The actual R the supply resistor is driving into is the screen resistance, analogous to a plate resistance of a triode. So the R in the RC time constant then becomes the parallel resistance of the screen & supply resistances. The problem is complicated by the lack of any published data with regards to screen resistance.

Fred Terman (And Wm. Hewlett) tell us that screen resistance for a pentode can be estimated as follows-

rs = ( ( Ib + Ic2 ) / Ic2 ) * Rp

From this we need to know 6AN8 triode connected pentode Rp, another spec not published for the 6AN8. For the attached 6AN8 pentode plate family draw a line from the origin to the intersection of the Ec1 zero bias curve where Ec2 & the plate are at equal voltage. In this example that would be at 150 plate volts.

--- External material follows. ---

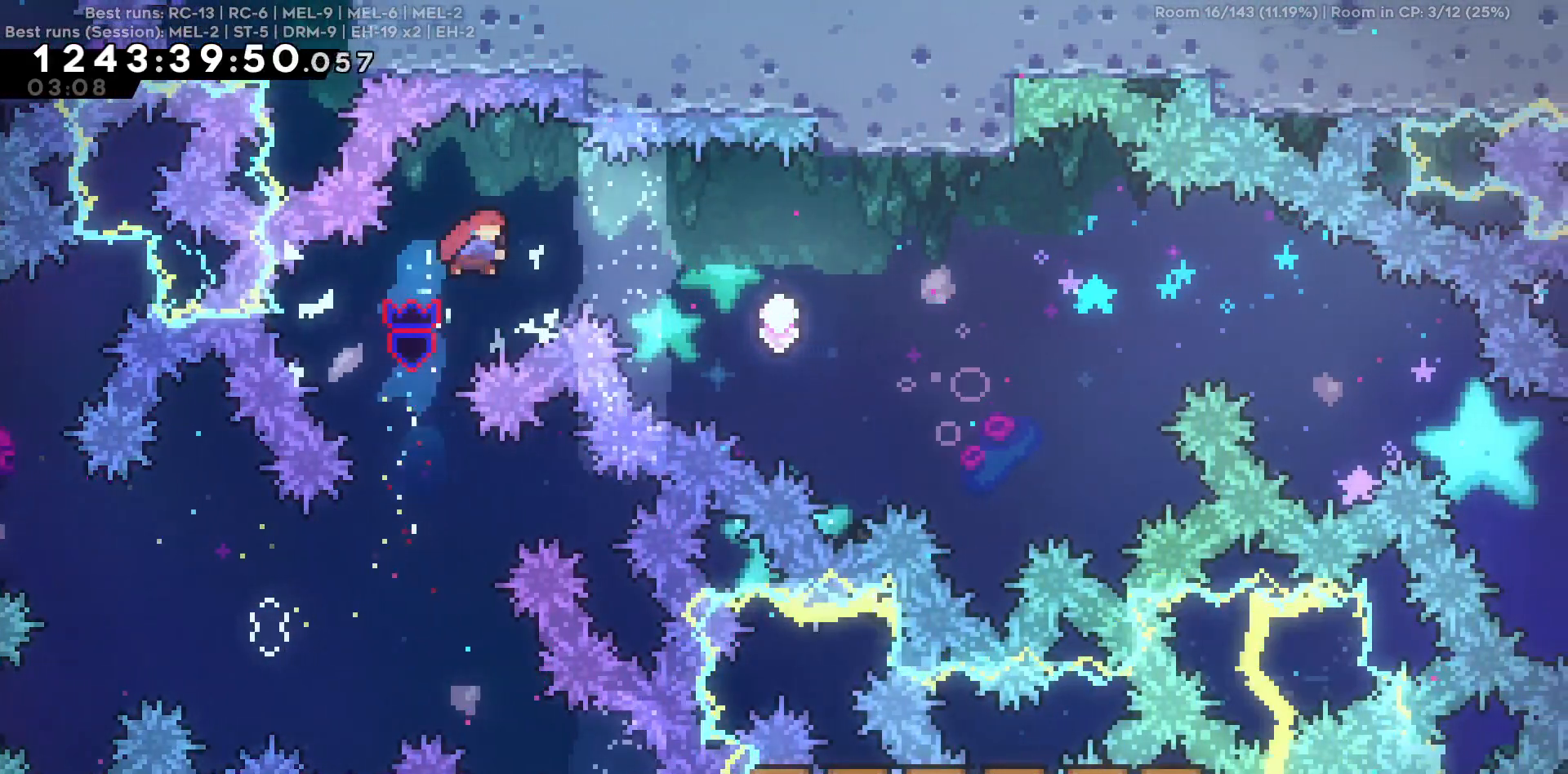
{"keys": ["d"], "events": []}
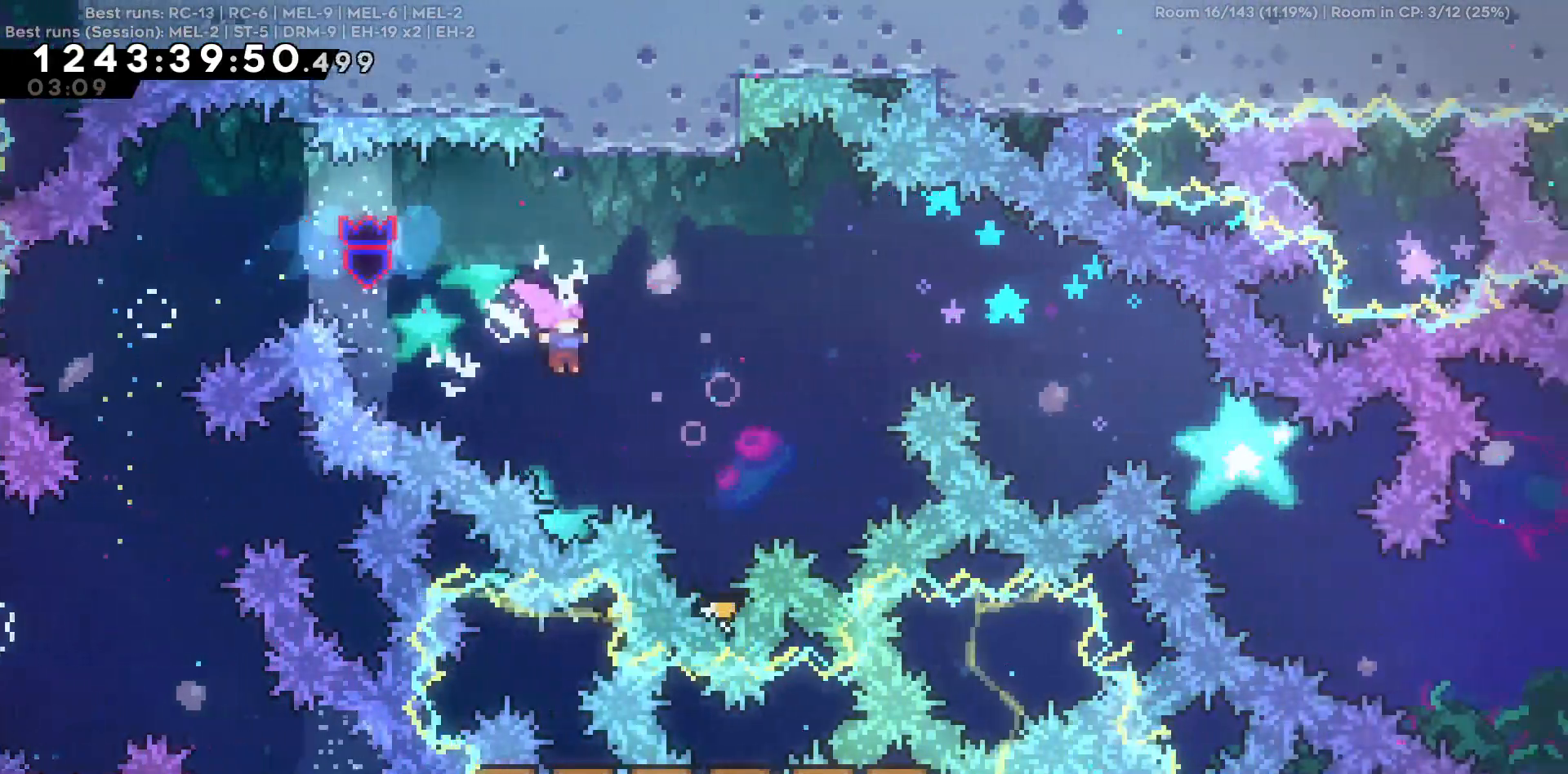
{"keys": [], "events": [[134, "d", "up"], [134, "w", "down"], [417, "w", "up"]]}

Triode plate Rp for the pentode section at zero bias is approximately as follows-

Rp ~ Change of Eb / Change of Ib

From the 6AN8 Average Transfer page, Change of Eb = 150 Volts

& Change of Ib ~ 28mA (plate) + 9mA (screen)

So triode Rp ~ ( 150 / 37 ) K or 4.05K

Aside from the scale factors of voltage & current all common triode plate families look very much the same. As an example refer to the 6BQ7 plate family. When G1 bias is increased plate resistance increases. As an educated guess we can assume Rp for a triode connected 6AN8 pentode section to be something like 10K at the operating point.

Using the typical operating currents split on the 6AN8 pentode we get-

rs ~ ( ( 9 + 2.8 ) / 2.8 ) * 12K

or rs ~ 42.1K

That is the number we need to compute the rolloff frequency of the amplifier front end.

The R in the RC calculation now becomes rs in parallel with one M.

So R ~ 40.4 K, a factor of about 20 times different than where we started.

RC = 0.0040 sec F = 0.159 / RC Hz 39.4 Hz

Looks like it is a step built in as part of the NFB stabilization circuits.

Note 1- Wm Hewlett & David Packard of HP were Fred Terman’s Graduate Students at Stanford U.